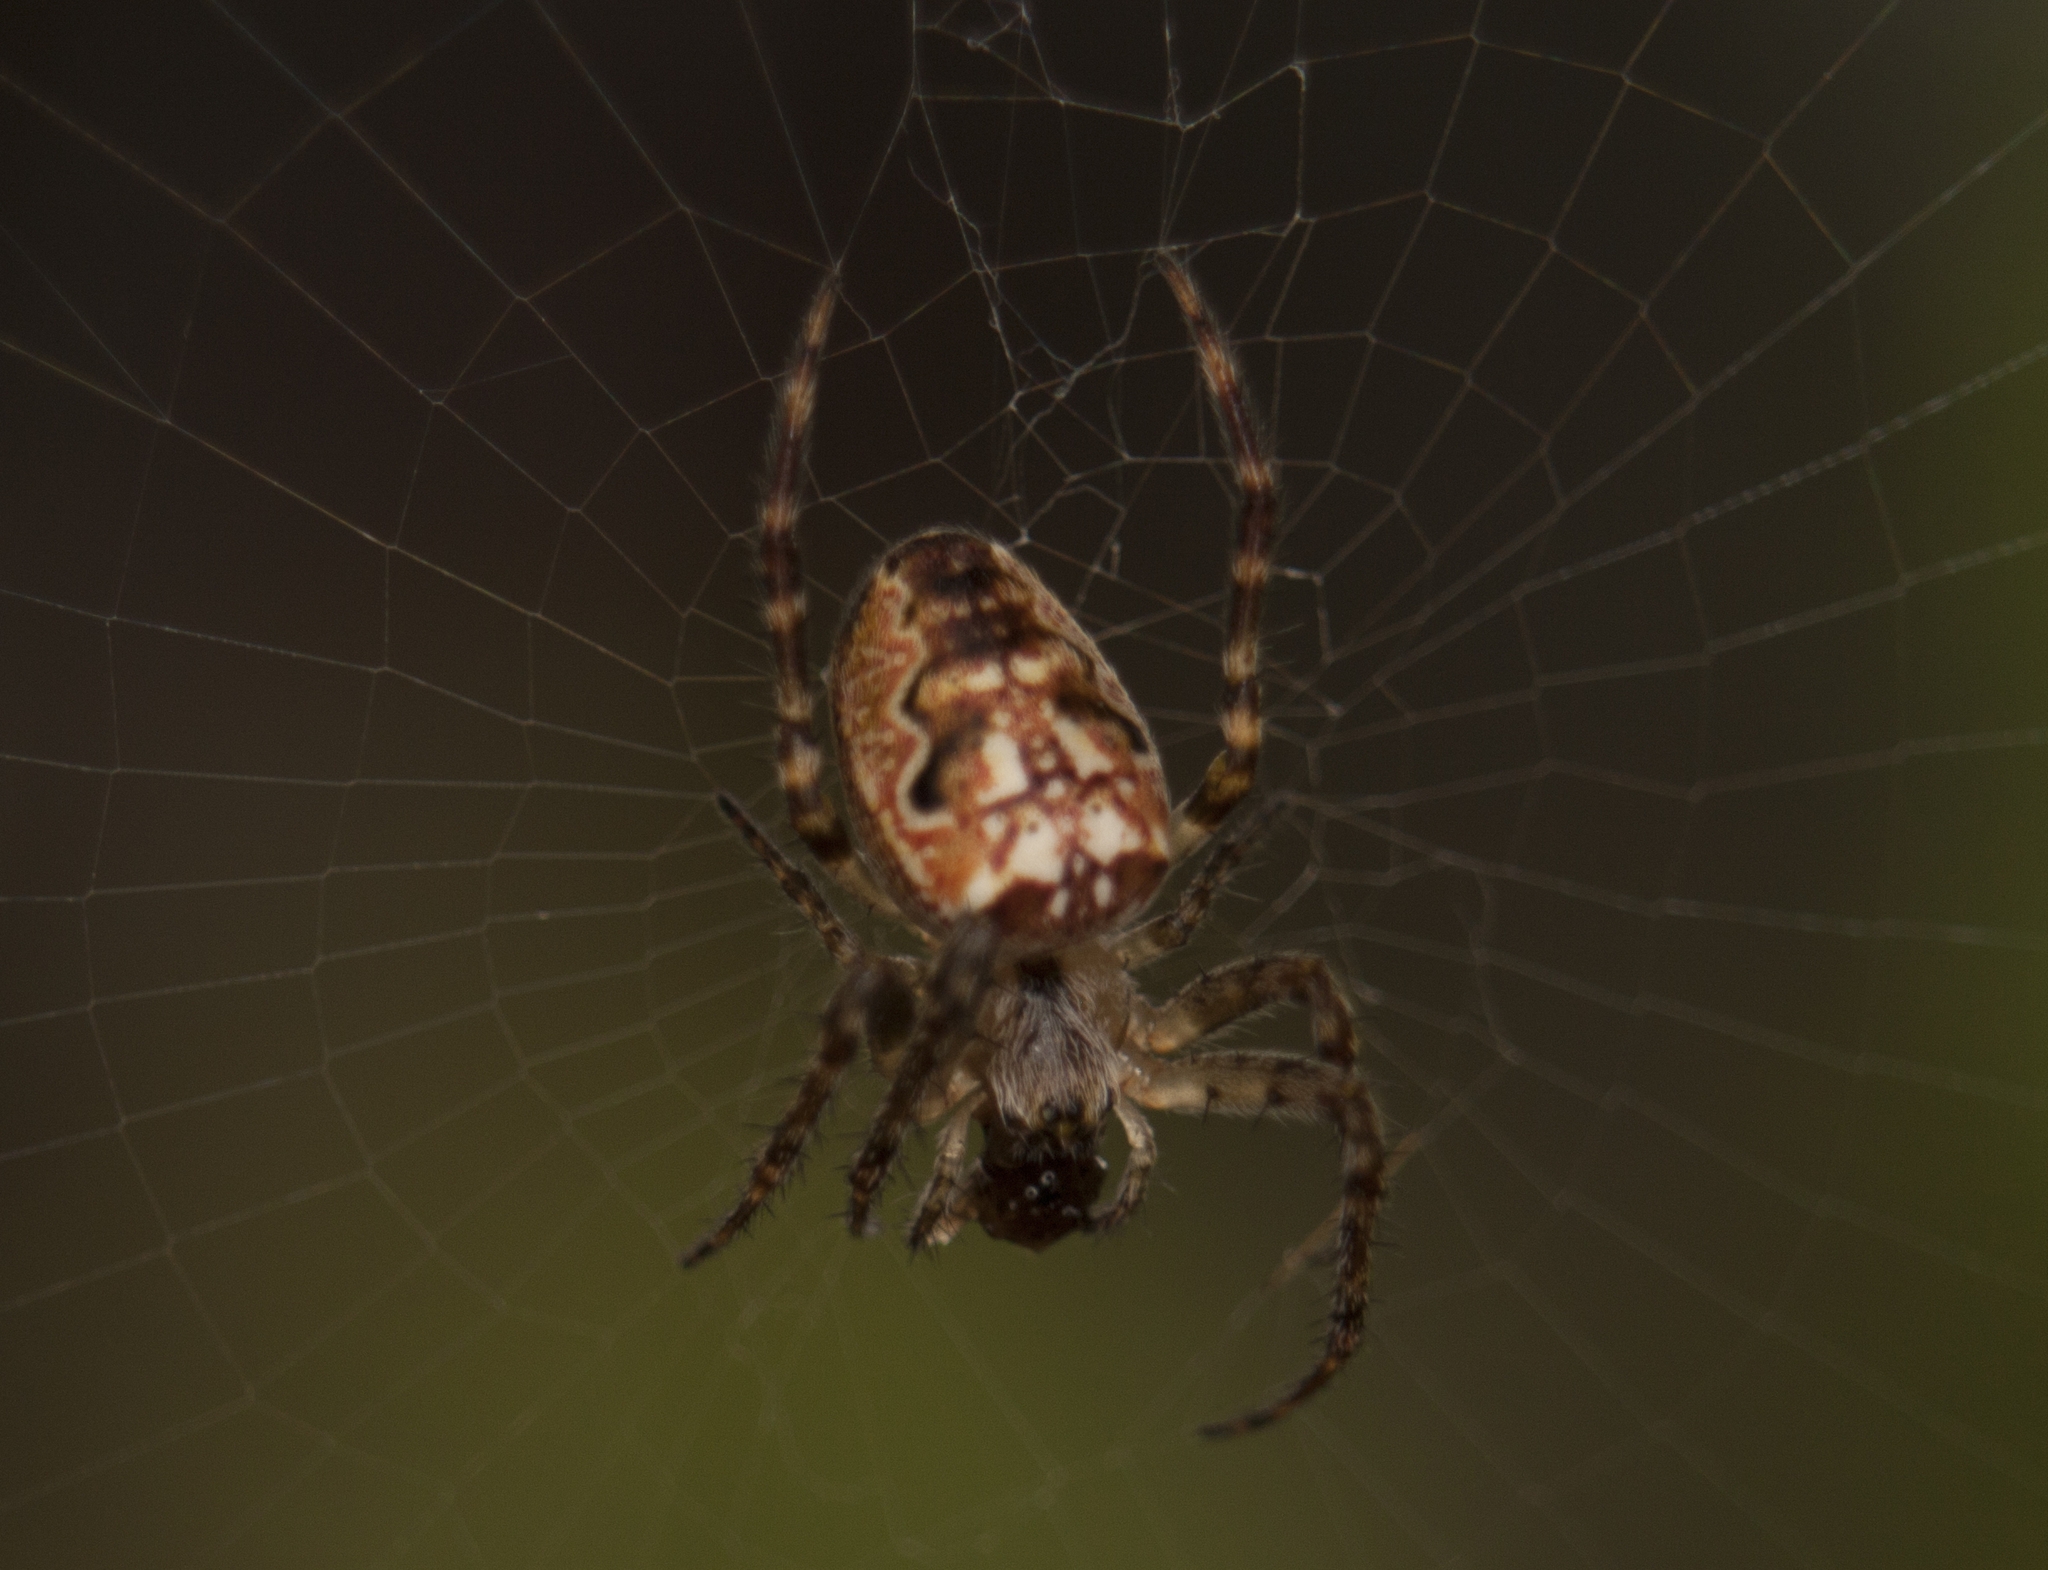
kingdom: Animalia
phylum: Arthropoda
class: Arachnida
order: Araneae
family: Araneidae
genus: Plebs
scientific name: Plebs eburnus
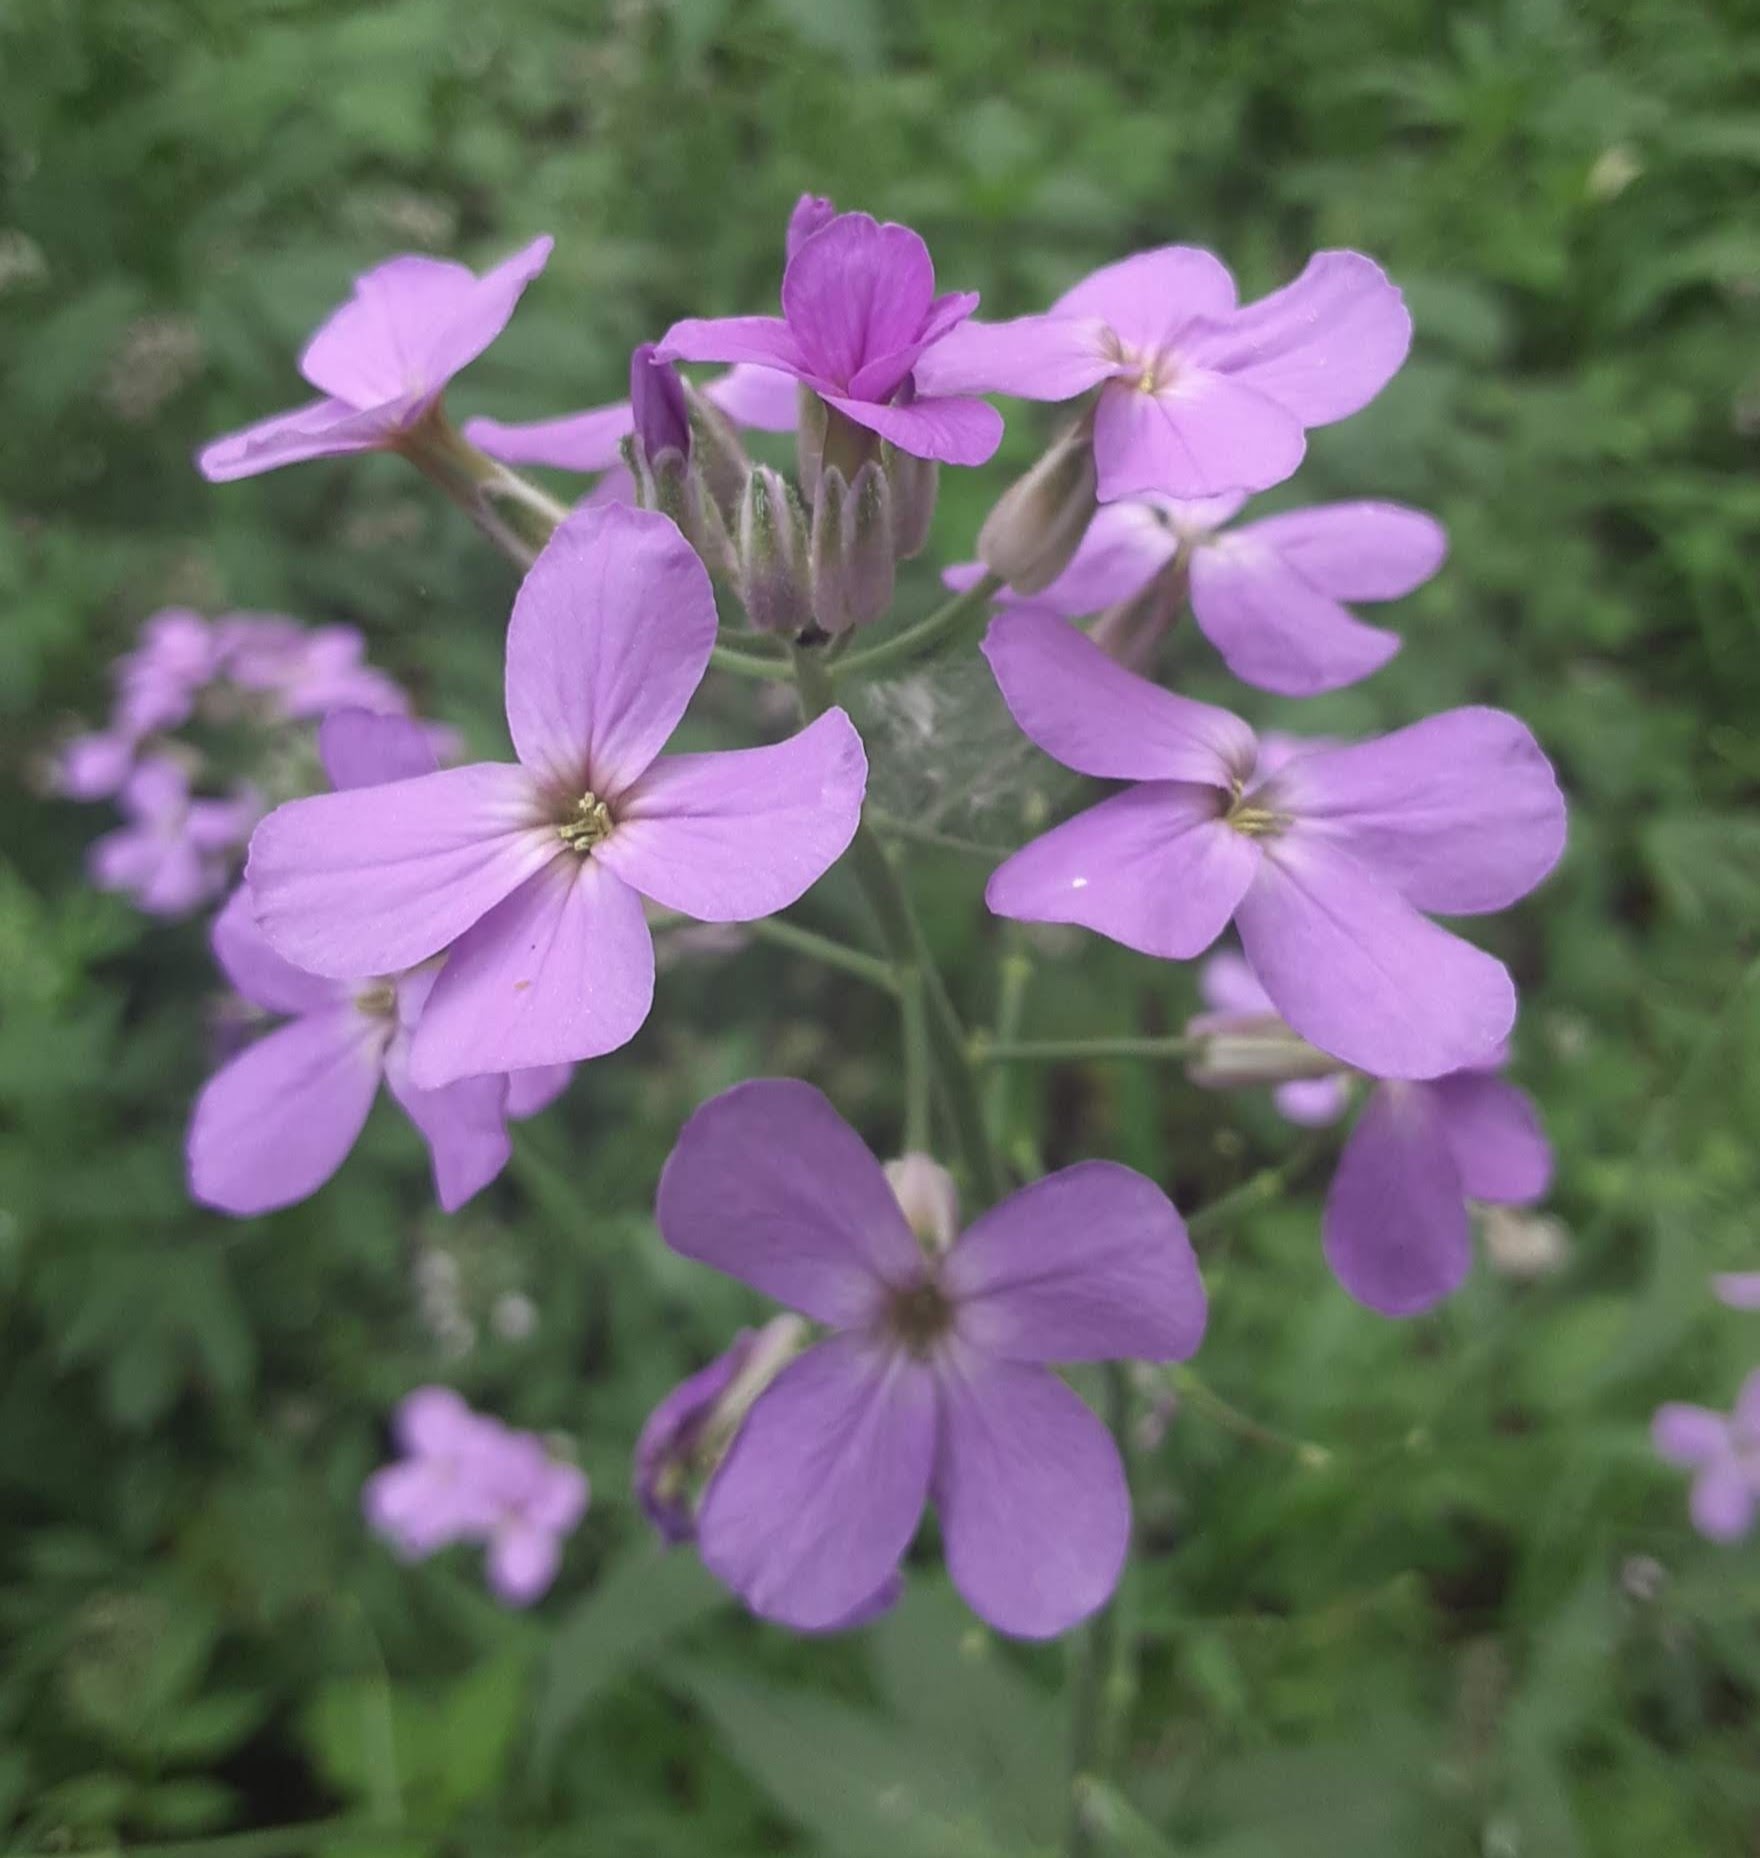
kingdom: Plantae
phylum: Tracheophyta
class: Magnoliopsida
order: Brassicales
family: Brassicaceae
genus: Hesperis
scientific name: Hesperis matronalis
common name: Dame's-violet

-*-

Could you repeat the lines of every entry above, swapping "phylum" for "division" and keeping everything else the same, but without the pictures?

kingdom: Animalia
division: Arthropoda
class: Arachnida
order: Araneae
family: Araneidae
genus: Plebs
scientific name: Plebs eburnus
kingdom: Plantae
division: Tracheophyta
class: Magnoliopsida
order: Brassicales
family: Brassicaceae
genus: Hesperis
scientific name: Hesperis matronalis
common name: Dame's-violet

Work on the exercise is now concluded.